Mystery buyer snaps 4,1 pc Afdis stake

08 Nov, 2015 - 00:11 0 Views
Mystery buyer snaps 4,1 pc Afdis stake

The Sunday Mail

Enacy Mapakame
A MYSTERY buyer recently snapped up a 4,17 percent stake in wines and spirits maker African Distillers Ltd (Afdis) in a $2,9 million deal on the Zimbabwe Stock Exchange (ZSE).
The deal, which saw the unknown buyer pocketing 4,19 million shares of the counter, was sealed on October 27, 2015. Stockbrokers say the transaction was a “rare exchange” in a tightly held stock. They also suggested that someone is possibly shoring up their holding in the profitable firm as the deal was between a local buyer and a local seller. Despite attempts to find out the identity of the buyer, it could not be established by the end of last week.
Afdis’ shareholder register has not been updated to reflect the new shareholder changes nearly two weeks after the transaction, a situation analysts say should have been fairly expedient in an electronic stock market system. As at November 4, the register showed Afdis Holdings Ltd as the biggest shareholder with a 58,55 percent stake, followed by Old Mutual Life Association at 10,49 percent. Stanbic Nominees Private Ltd holds 6,29 percent, the Mining Industry Pension Fund 4,7 percent and Delta Corporation Ltd 2,84 percent.
Meanwhile, on Wednesday Afdis reported that the group’s volume growth continues to outpace last year’s performance on growing demand for its ciders and wines. Revenue is however lagging behind as spend on high value spirits tapers out in line with the prevailing economic conditions.

━━━━━━━━━━━━━━━━━━━━

▶ Study questions:
A. Decide whether each statement agrees with the Afdis stake article: (i) the deal was sealed on October 27, 2015; (ii) the buyer's identity was established by the end of last week; (iii) Old Mutual Life Association held 10,49 percent as at November 4. For each one, answer yes or no and quote the words from the article that settle it.
B. Please rewrite the Afdis stake article from "Enacy Mapakame" up to and including "of last week.", putting "closely held" in place of "tightly held".

Transcribed page contents:

━━━━━━━━━━━━━━━━━━━━

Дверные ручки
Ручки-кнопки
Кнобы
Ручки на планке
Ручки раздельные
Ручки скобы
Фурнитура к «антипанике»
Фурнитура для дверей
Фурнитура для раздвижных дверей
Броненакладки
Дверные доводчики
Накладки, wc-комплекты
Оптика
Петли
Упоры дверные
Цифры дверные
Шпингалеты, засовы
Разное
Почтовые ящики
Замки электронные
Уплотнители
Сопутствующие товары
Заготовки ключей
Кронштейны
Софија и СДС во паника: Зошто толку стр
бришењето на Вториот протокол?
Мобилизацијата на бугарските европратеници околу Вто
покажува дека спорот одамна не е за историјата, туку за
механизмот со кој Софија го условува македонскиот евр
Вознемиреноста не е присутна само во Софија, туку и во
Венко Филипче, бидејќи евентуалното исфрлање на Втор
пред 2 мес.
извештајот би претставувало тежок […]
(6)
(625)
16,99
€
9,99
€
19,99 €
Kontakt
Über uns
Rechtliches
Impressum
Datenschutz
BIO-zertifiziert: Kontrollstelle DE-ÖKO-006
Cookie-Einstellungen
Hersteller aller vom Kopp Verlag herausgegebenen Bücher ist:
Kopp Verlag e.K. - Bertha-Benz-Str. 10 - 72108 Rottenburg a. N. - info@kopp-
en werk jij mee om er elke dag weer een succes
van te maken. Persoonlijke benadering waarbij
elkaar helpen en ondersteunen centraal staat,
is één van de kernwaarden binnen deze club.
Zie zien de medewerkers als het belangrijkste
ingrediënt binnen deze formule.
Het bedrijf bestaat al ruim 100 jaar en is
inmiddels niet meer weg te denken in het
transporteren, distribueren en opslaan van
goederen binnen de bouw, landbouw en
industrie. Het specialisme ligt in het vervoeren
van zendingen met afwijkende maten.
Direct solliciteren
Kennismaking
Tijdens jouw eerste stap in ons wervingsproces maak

━━━━━━━━━━━━━━━━━━━━

▶ Task-by-task results:
A.
(i) Yes: "was sealed on October 27, 2015"
(ii) No: "it could not be established by the end of last week"
(iii) Yes: "followed by Old Mutual Life Association at 10,49 percent"

B.
Enacy Mapakame
A MYSTERY buyer recently snapped up a 4,17 percent stake in wines and spirits maker African Distillers Ltd (Afdis) in a $2,9 million deal on the Zimbabwe Stock Exchange (ZSE).
The deal, which saw the unknown buyer pocketing 4,19 million shares of the counter, was sealed on October 27, 2015. Stockbrokers say the transaction was a “rare exchange” in a closely held stock. They also suggested that someone is possibly shoring up their holding in the profitable firm as the deal was between a local buyer and a local seller. Despite attempts to find out the identity of the buyer, it could not be established by the end of last week.